20.99 43.05 50.20 49.29 56.75 62.12
[1] 8.960198 # sample SD
You use a t test in R to test $H_0: \mu = 52$ against $H_a: \mu < 52.$
t.test(x, mu=52, alt="less")
One Sample t-test
data: x
t = -1.9126, df = 39, p-value = 0.03158
alternative hypothesis: true mean is less than 52
95 percent confidence interval:
-Inf 51.67738
sample estimates:
mean of x
49.29037
You can get the 5% critical value $c = -1.685$ from a printed table of t distributions (using symmetry). So, because $T= -1.9126 < c,$ you know that the null hypothesis is rejected at the 5% level.

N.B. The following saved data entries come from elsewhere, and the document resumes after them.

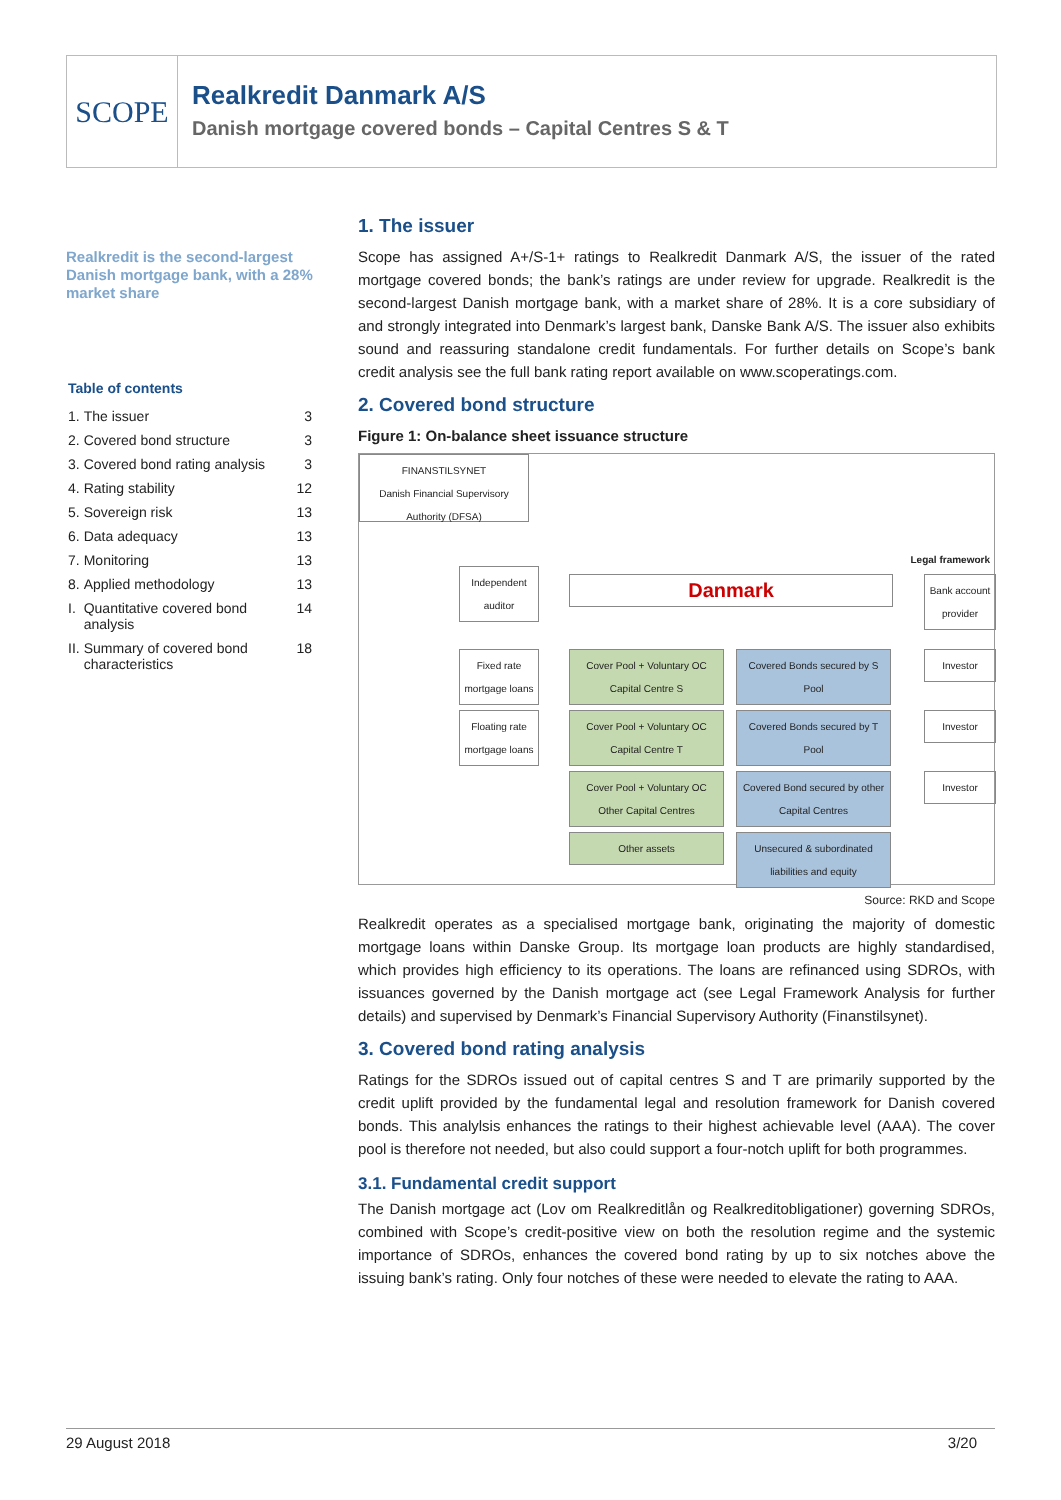SCOPE
Realkredit Danmark A/S
Danish mortgage covered bonds – Capital Centres S & T
Realkredit is the second-largest Danish mortgage bank, with a 28% market share
Table of contents
| 1. | The issuer | 3 |
| 2. | Covered bond structure | 3 |
| 3. | Covered bond rating analysis | 3 |
| 4. | Rating stability | 12 |
| 5. | Sovereign risk | 13 |
| 6. | Data adequacy | 13 |
| 7. | Monitoring | 13 |
| 8. | Applied methodology | 13 |
| I. | Quantitative covered bond analysis | 14 |
| II. | Summary of covered bond characteristics | 18 |
1. The issuer
Scope has assigned A+/S-1+ ratings to Realkredit Danmark A/S, the issuer of the rated mortgage covered bonds; the bank’s ratings are under review for upgrade. Realkredit is the second-largest Danish mortgage bank, with a market share of 28%. It is a core subsidiary of and strongly integrated into Denmark’s largest bank, Danske Bank A/S. The issuer also exhibits sound and reassuring standalone credit fundamentals. For further details on Scope’s bank credit analysis see the full bank rating report available on www.scoperatings.com.
2. Covered bond structure
Figure 1: On-balance sheet issuance structure
FINANSTILSYNET
Danish Financial Supervisory Authority (DFSA)
Legal framework
Independent auditor
Danmark
Bank account provider
Fixed rate mortgage loans
Cover Pool + Voluntary OC Capital Centre S
Covered Bonds secured by S Pool
Investor
Floating rate mortgage loans
Cover Pool + Voluntary OC Capital Centre T
Covered Bonds secured by T Pool
Investor
Cover Pool + Voluntary OC Other Capital Centres
Covered Bond secured by other Capital Centres
Investor
Other assets
Unsecured & subordinated liabilities and equity
Source: RKD and Scope
Realkredit operates as a specialised mortgage bank, originating the majority of domestic mortgage loans within Danske Group. Its mortgage loan products are highly standardised, which provides high efficiency to its operations. The loans are refinanced using SDROs, with issuances governed by the Danish mortgage act (see Legal Framework Analysis for further details) and supervised by Denmark’s Financial Supervisory Authority (Finanstilsynet).
3. Covered bond rating analysis
Ratings for the SDROs issued out of capital centres S and T are primarily supported by the credit uplift provided by the fundamental legal and resolution framework for Danish covered bonds. This analylsis enhances the ratings to their highest achievable level (AAA). The cover pool is therefore not needed, but also could support a four-notch uplift for both programmes.
3.1. Fundamental credit support
The Danish mortgage act (Lov om Realkreditlån og Realkreditobligationer) governing SDROs, combined with Scope’s credit-positive view on both the resolution regime and the systemic importance of SDROs, enhances the covered bond rating by up to six notches above the issuing bank’s rating. Only four notches of these were needed to elevate the rating to AAA.
29 August 2018 3/20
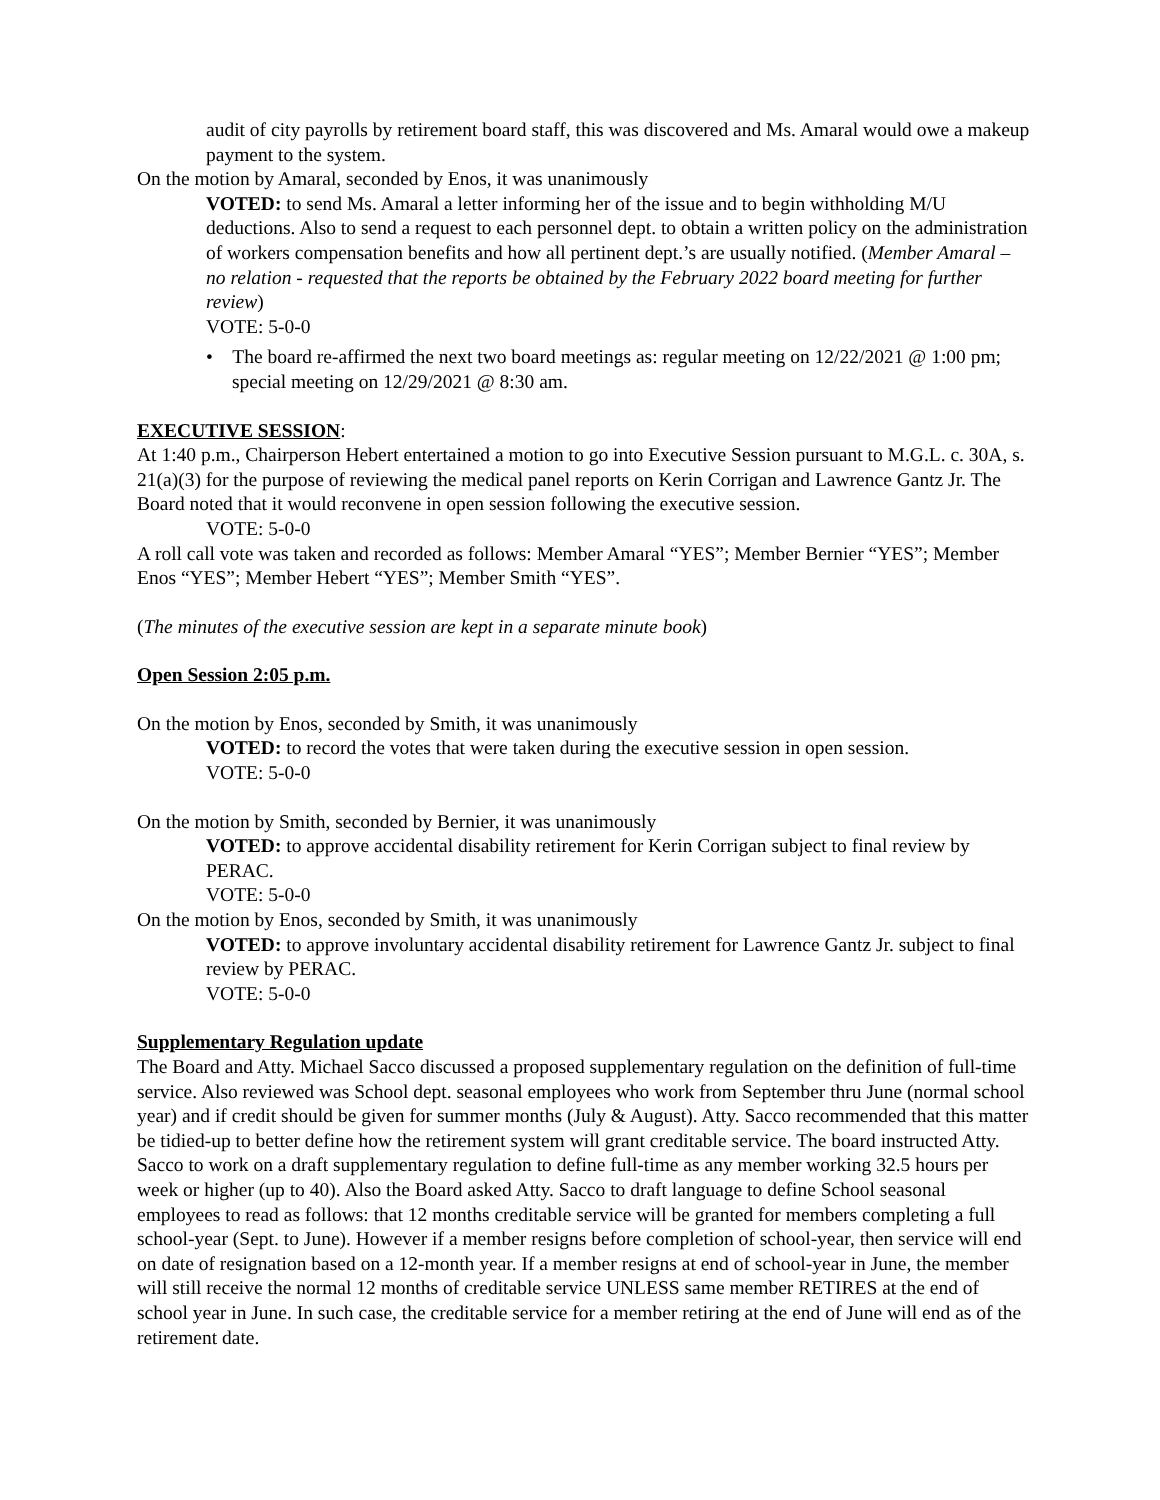audit of city payrolls by retirement board staff, this was discovered and Ms. Amaral would owe a makeup payment to the system.
On the motion by Amaral, seconded by Enos, it was unanimously
VOTED: to send Ms. Amaral a letter informing her of the issue and to begin withholding M/U deductions. Also to send a request to each personnel dept. to obtain a written policy on the administration of workers compensation benefits and how all pertinent dept.’s are usually notified. (Member Amaral – no relation - requested that the reports be obtained by the February 2022 board meeting for further review)
VOTE: 5-0-0
• The board re-affirmed the next two board meetings as: regular meeting on 12/22/2021 @ 1:00 pm; special meeting on 12/29/2021 @ 8:30 am.
EXECUTIVE SESSION:
At 1:40 p.m., Chairperson Hebert entertained a motion to go into Executive Session pursuant to M.G.L. c. 30A, s. 21(a)(3) for the purpose of reviewing the medical panel reports on Kerin Corrigan and Lawrence Gantz Jr. The Board noted that it would reconvene in open session following the executive session.
VOTE: 5-0-0
A roll call vote was taken and recorded as follows: Member Amaral “YES”; Member Bernier “YES”; Member Enos “YES”; Member Hebert “YES”; Member Smith “YES”.
(The minutes of the executive session are kept in a separate minute book)
Open Session 2:05 p.m.
On the motion by Enos, seconded by Smith, it was unanimously
VOTED: to record the votes that were taken during the executive session in open session.
VOTE: 5-0-0
On the motion by Smith, seconded by Bernier, it was unanimously
VOTED: to approve accidental disability retirement for Kerin Corrigan subject to final review by PERAC.
VOTE: 5-0-0
On the motion by Enos, seconded by Smith, it was unanimously
VOTED: to approve involuntary accidental disability retirement for Lawrence Gantz Jr. subject to final review by PERAC.
VOTE: 5-0-0
Supplementary Regulation update
The Board and Atty. Michael Sacco discussed a proposed supplementary regulation on the definition of full-time service. Also reviewed was School dept. seasonal employees who work from September thru June (normal school year) and if credit should be given for summer months (July & August). Atty. Sacco recommended that this matter be tidied-up to better define how the retirement system will grant creditable service. The board instructed Atty. Sacco to work on a draft supplementary regulation to define full-time as any member working 32.5 hours per week or higher (up to 40). Also the Board asked Atty. Sacco to draft language to define School seasonal employees to read as follows: that 12 months creditable service will be granted for members completing a full school-year (Sept. to June). However if a member resigns before completion of school-year, then service will end on date of resignation based on a 12-month year. If a member resigns at end of school-year in June, the member will still receive the normal 12 months of creditable service UNLESS same member RETIRES at the end of school year in June. In such case, the creditable service for a member retiring at the end of June will end as of the retirement date.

Such tables were originally computed (mainly) by numerical integration from the densities of Student's t distribution with various degrees of freedom. [Depending on where you find them, recent tables may be from statistical software, such as R or SAS.]
qt(0.05, 39) # Inverse CDF of Student's t
[1] -1.684875
Ordinarily, you can bracket the P-value of such a one sided test between tabled values of the tail probability, here maybe between $0.025$ and $0.05,$ depending on the level of detail of the table.
In R, you could compute the exact P-value as shown below.
The value $0.03158$ in the output of t.test
is rounded to five places.
pt(-1.9126, 39) # CDF of Student's t
[1] 0.03158175
The exact value above may be computed by R, using a suitable rational approximation of the CDF of $\mathsf{T}(\nu=39)$ or by numerical integration of the PDF; I suspect that details may depend on the degrees of freedom. [See current R documentation.]